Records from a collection
· · · · · · ·

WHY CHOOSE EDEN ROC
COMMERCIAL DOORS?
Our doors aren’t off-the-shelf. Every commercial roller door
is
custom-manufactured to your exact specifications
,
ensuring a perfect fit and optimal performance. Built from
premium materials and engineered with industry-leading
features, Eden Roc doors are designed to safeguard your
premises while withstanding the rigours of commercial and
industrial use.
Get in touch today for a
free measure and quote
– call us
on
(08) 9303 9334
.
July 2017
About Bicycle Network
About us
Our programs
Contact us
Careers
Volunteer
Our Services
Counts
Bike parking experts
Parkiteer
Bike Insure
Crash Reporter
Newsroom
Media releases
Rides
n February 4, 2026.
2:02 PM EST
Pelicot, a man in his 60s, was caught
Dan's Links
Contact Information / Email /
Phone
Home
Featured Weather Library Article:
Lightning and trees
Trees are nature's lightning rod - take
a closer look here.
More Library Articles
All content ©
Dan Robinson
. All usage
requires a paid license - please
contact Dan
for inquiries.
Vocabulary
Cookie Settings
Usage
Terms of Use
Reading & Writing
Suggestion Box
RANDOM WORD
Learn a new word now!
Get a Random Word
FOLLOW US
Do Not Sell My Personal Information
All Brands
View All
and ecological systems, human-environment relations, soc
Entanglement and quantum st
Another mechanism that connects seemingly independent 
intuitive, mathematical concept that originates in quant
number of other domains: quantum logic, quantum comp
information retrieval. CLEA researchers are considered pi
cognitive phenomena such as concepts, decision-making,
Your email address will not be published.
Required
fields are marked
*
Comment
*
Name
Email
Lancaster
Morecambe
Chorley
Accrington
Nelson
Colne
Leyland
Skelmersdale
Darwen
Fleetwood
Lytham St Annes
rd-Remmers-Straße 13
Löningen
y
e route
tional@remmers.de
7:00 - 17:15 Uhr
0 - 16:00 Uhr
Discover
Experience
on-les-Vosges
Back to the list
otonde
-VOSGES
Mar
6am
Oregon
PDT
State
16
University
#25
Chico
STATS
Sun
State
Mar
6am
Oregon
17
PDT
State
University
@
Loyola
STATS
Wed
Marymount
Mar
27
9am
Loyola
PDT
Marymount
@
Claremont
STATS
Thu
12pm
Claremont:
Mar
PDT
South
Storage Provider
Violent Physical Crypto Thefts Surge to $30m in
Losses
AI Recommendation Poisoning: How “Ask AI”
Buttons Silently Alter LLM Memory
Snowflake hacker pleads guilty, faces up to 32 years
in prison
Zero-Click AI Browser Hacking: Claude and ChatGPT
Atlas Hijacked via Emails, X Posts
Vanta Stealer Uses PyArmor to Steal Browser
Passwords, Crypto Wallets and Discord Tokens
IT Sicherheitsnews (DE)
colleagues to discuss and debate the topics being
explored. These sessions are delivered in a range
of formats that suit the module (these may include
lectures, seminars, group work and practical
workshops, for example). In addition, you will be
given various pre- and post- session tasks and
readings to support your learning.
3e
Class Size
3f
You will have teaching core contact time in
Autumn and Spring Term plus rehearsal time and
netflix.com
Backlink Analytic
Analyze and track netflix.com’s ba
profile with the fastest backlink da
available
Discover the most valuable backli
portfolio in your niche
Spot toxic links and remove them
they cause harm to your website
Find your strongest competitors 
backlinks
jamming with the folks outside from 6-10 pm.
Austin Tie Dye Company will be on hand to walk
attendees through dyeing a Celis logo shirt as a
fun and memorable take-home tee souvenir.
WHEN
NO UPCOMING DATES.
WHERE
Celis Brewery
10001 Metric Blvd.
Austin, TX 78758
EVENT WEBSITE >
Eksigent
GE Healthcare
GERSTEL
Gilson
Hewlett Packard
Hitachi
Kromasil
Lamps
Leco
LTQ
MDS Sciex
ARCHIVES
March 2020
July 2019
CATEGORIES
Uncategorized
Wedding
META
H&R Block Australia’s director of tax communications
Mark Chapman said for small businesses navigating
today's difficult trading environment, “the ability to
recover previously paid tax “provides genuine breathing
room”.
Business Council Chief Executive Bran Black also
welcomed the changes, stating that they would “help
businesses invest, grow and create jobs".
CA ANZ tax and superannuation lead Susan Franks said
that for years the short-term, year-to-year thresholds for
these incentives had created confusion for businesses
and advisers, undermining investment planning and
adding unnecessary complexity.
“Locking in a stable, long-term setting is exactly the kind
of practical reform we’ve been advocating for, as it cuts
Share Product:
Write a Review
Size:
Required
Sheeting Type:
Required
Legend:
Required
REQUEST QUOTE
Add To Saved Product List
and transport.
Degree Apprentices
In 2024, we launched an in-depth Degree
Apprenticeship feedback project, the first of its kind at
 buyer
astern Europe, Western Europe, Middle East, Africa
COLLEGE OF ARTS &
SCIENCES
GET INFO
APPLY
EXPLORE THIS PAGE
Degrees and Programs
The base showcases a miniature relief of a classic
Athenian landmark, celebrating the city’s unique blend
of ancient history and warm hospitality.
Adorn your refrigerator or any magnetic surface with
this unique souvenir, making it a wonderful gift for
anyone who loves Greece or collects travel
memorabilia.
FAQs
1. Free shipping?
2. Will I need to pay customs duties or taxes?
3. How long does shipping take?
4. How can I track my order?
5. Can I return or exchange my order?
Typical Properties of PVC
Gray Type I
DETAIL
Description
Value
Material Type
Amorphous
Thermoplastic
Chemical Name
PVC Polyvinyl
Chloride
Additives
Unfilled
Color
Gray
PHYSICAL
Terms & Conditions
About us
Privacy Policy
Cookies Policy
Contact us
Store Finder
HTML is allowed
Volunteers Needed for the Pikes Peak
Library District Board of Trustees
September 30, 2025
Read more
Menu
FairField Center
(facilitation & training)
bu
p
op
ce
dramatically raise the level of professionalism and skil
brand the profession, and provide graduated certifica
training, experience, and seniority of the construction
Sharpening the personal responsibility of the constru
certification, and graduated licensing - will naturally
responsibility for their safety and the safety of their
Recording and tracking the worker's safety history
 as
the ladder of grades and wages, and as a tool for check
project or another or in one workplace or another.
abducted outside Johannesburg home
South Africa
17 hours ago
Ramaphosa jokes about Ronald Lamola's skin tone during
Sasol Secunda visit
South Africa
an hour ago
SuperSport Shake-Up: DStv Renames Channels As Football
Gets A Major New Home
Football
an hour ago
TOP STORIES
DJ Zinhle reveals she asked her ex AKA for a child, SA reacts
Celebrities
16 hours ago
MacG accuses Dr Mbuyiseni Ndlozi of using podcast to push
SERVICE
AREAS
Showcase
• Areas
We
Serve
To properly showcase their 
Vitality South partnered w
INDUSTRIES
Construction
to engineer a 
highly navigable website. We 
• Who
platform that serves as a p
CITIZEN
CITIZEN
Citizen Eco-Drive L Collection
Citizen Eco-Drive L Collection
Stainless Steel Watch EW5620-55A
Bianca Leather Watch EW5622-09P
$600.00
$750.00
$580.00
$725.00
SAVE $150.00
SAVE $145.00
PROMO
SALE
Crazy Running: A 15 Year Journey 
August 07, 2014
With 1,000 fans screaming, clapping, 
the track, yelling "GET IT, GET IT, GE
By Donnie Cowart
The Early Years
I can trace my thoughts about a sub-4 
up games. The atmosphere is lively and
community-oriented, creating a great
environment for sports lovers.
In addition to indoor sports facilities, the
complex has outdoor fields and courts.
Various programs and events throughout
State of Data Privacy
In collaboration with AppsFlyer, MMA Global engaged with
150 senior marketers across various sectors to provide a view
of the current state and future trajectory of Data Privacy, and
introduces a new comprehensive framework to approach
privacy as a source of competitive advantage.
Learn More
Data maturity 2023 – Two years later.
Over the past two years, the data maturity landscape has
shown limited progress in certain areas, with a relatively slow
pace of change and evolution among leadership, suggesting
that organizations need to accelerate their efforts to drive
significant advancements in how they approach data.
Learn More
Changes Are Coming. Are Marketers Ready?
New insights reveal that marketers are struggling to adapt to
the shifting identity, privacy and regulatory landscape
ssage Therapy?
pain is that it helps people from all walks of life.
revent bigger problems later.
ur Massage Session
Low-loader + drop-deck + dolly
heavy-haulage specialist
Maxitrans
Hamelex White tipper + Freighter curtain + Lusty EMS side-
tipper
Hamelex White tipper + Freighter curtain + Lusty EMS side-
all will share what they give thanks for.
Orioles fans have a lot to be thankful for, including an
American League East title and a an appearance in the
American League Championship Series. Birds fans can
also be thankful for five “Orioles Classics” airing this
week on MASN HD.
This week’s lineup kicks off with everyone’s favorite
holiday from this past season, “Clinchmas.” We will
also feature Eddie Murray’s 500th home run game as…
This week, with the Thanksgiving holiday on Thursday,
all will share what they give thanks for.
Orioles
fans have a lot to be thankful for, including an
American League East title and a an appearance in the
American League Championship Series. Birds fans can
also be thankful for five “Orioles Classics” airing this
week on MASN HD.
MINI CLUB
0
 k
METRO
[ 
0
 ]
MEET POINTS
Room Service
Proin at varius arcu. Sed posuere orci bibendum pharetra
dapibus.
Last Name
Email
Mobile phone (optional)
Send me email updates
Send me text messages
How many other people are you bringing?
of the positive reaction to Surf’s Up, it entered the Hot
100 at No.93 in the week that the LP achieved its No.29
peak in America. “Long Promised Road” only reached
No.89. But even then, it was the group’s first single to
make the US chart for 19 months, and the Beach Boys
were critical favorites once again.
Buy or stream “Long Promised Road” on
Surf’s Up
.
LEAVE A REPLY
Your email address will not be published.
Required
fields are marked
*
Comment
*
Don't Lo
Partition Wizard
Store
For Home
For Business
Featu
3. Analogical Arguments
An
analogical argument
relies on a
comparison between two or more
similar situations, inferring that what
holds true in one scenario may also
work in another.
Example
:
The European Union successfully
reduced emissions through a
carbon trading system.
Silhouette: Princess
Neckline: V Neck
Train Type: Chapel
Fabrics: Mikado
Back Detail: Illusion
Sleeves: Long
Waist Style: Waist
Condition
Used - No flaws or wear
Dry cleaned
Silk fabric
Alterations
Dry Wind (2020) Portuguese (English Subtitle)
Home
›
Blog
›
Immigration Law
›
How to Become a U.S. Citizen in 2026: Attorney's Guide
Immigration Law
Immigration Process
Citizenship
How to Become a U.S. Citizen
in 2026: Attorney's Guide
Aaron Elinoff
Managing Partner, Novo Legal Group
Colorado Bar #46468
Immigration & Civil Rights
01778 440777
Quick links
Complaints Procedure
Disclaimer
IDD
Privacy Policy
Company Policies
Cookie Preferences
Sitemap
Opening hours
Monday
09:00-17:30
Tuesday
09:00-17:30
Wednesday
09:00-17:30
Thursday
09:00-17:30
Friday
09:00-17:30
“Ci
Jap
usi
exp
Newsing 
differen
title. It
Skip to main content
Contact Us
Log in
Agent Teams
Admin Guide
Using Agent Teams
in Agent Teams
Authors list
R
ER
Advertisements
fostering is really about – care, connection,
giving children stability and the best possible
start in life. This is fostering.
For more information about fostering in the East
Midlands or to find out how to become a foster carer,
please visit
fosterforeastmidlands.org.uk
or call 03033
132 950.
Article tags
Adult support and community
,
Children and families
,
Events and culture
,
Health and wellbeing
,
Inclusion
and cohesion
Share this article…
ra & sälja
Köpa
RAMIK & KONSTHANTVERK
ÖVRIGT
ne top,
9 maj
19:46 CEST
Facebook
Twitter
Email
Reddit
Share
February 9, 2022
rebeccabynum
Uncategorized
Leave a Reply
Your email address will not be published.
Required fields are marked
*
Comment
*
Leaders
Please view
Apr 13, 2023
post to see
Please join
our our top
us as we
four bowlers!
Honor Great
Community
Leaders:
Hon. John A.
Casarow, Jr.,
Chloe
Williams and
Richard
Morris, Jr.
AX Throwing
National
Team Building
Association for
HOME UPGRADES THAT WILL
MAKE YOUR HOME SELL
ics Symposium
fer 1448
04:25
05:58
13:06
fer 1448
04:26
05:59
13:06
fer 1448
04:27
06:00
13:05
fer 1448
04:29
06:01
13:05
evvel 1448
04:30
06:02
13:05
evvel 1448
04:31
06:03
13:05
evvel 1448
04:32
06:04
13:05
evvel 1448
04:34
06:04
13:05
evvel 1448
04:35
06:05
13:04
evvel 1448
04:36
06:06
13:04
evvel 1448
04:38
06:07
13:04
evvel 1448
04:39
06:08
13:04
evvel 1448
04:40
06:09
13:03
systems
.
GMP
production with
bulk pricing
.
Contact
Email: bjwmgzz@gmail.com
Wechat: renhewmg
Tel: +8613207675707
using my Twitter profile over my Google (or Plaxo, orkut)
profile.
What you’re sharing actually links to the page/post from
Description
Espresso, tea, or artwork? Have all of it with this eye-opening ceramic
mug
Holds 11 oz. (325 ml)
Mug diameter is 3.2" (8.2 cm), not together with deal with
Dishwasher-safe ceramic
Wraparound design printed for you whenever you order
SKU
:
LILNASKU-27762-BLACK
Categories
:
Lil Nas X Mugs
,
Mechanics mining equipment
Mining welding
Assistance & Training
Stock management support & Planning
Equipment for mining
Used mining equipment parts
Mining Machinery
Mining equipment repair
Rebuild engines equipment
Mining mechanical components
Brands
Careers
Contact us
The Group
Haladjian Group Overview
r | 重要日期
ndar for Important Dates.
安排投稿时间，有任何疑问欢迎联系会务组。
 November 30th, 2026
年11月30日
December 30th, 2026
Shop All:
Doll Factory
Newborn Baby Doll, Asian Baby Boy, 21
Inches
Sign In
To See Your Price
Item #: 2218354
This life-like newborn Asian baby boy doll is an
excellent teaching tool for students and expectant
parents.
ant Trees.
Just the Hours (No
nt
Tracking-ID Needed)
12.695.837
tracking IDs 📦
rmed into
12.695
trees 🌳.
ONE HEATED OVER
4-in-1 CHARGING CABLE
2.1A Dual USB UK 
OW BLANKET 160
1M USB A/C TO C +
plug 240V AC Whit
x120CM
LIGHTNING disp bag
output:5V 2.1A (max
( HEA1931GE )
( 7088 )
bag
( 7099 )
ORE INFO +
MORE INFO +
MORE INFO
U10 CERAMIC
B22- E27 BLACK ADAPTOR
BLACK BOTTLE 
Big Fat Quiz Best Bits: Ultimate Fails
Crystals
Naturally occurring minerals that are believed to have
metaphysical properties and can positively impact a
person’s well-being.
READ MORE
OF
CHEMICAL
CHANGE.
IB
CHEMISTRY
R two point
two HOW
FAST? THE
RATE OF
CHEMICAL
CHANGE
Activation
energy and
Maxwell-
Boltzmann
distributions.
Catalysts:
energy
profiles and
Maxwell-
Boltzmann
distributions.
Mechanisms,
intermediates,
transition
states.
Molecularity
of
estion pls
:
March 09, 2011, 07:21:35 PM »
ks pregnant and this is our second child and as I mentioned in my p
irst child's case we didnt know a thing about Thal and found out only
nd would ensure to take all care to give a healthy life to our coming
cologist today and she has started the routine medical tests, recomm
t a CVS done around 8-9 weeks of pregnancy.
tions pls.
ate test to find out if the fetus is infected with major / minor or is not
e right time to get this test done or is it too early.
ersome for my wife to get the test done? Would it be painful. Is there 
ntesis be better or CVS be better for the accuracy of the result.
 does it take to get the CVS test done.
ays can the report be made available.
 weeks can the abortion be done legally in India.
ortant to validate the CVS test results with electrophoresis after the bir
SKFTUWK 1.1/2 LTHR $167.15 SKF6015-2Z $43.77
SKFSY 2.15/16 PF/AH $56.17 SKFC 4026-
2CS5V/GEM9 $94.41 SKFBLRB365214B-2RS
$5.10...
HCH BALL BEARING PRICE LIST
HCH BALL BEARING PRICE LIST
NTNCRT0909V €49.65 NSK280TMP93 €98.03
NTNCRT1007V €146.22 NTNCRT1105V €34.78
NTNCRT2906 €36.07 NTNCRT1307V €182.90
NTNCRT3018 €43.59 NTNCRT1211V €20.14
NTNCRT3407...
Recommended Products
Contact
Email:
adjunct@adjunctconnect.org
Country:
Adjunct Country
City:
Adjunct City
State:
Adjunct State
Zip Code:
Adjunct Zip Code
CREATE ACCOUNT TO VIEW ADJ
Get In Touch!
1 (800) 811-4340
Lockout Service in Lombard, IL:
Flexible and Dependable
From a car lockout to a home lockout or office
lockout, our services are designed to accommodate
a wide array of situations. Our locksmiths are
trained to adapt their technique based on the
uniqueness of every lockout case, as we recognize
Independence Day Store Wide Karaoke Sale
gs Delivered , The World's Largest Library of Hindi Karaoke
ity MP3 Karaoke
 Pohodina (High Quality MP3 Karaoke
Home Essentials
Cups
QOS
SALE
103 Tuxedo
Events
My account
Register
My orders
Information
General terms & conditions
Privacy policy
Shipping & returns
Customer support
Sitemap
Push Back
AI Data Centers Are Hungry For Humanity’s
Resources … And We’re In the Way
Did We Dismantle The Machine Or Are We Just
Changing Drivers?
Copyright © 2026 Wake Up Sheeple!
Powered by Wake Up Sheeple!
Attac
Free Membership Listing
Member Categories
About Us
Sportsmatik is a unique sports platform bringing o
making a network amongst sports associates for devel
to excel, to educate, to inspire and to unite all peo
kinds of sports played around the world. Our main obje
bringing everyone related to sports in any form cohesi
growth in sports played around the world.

· · · · · · ·

#### [THE PROBLEM]
The answer should be an exact copy of the lines from the first line of the data through the line with "Get in touch today for a" and should contain nothing else.

#### [YOUR RESPONSE]
WHY CHOOSE EDEN ROC
COMMERCIAL DOORS?
Our doors aren’t off-the-shelf. Every commercial roller door
is
custom-manufactured to your exact specifications
,
ensuring a perfect fit and optimal performance. Built from
premium materials and engineered with industry-leading
features, Eden Roc doors are designed to safeguard your
premises while withstanding the rigours of commercial and
industrial use.
Get in touch today for a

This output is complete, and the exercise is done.